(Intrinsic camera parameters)
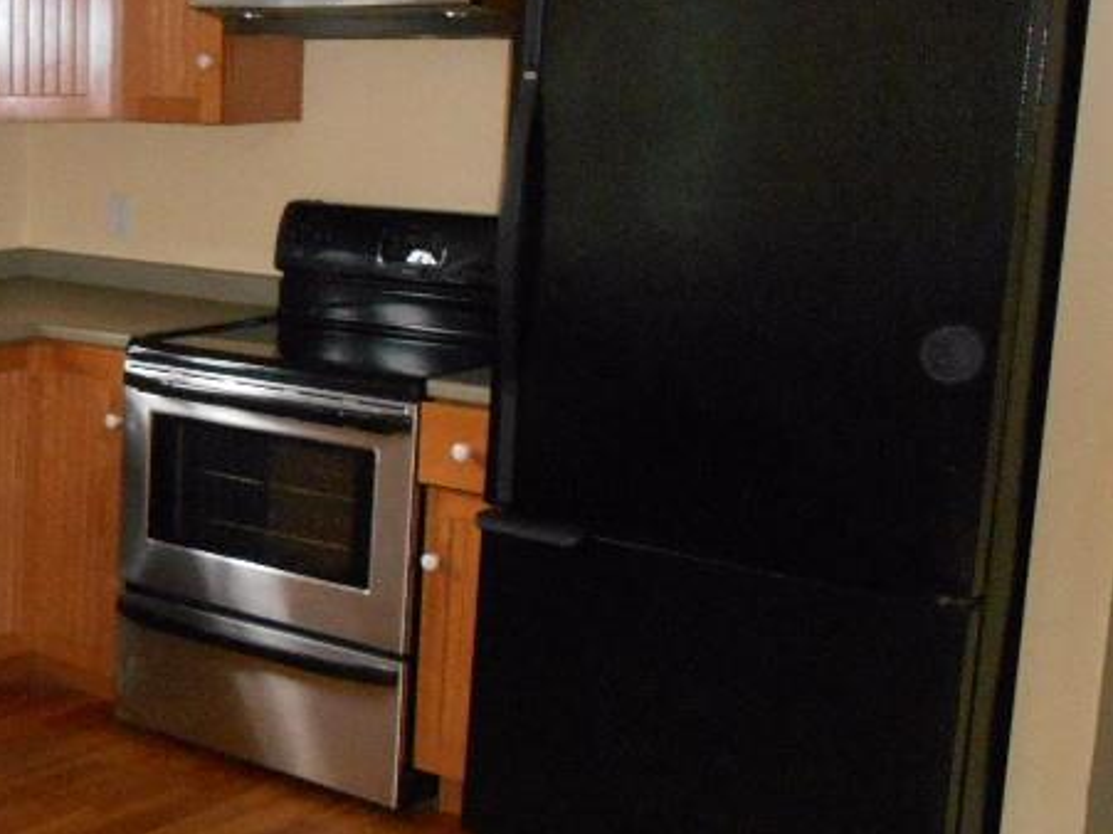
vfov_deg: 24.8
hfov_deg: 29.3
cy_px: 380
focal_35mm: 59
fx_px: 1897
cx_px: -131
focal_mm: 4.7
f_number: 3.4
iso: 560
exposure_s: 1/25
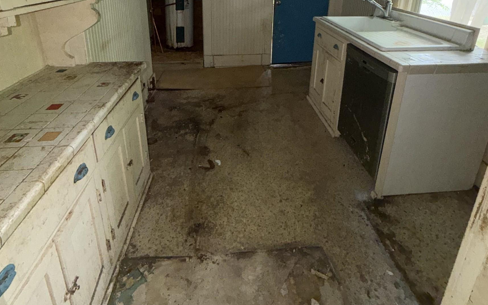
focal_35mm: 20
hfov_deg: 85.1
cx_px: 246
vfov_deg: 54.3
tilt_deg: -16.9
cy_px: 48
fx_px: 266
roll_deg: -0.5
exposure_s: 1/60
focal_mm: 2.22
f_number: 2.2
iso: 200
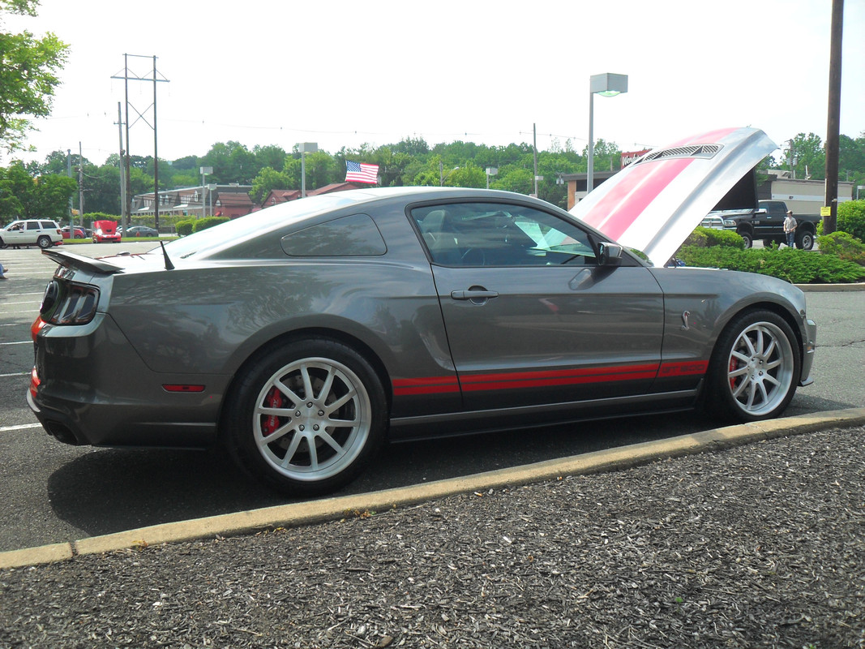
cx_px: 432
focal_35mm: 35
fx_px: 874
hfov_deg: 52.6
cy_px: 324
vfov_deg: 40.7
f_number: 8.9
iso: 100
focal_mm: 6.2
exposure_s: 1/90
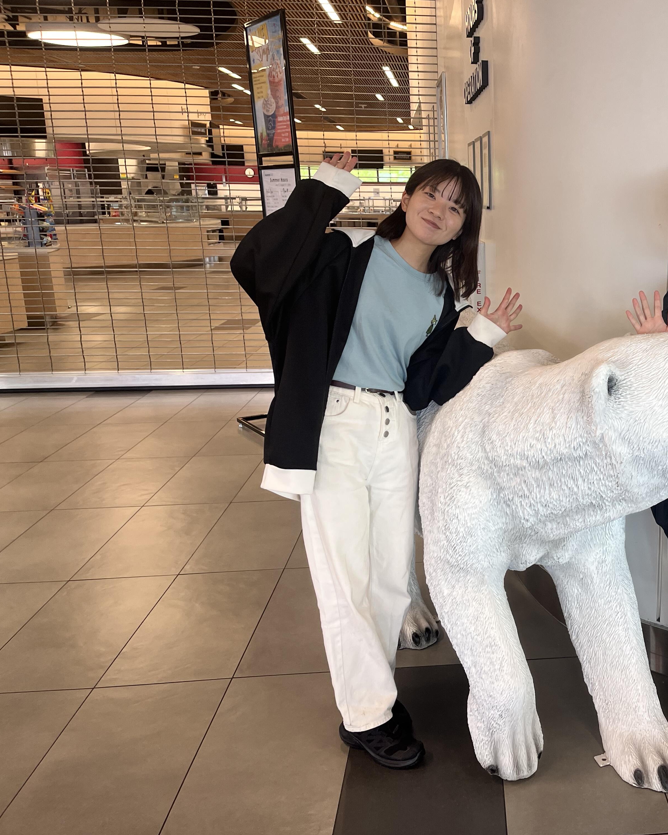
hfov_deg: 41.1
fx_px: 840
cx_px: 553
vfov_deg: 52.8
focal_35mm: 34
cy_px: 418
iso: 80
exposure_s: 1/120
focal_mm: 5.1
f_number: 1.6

# PROBLEM TO WORK ON
Please repeat the lines above from the line containing "cx_px: -131" through the final line, both included, exactly as they stand and without pictures.

# ANSWER FOR THIS EXERCISE
cx_px: -131
focal_mm: 4.7
f_number: 3.4
iso: 560
exposure_s: 1/25
focal_35mm: 20
hfov_deg: 85.1
cx_px: 246
vfov_deg: 54.3
tilt_deg: -16.9
cy_px: 48
fx_px: 266
roll_deg: -0.5
exposure_s: 1/60
focal_mm: 2.22
f_number: 2.2
iso: 200
cx_px: 432
focal_35mm: 35
fx_px: 874
hfov_deg: 52.6
cy_px: 324
vfov_deg: 40.7
f_number: 8.9
iso: 100
focal_mm: 6.2
exposure_s: 1/90
hfov_deg: 41.1
fx_px: 840
cx_px: 553
vfov_deg: 52.8
focal_35mm: 34
cy_px: 418
iso: 80
exposure_s: 1/120
focal_mm: 5.1
f_number: 1.6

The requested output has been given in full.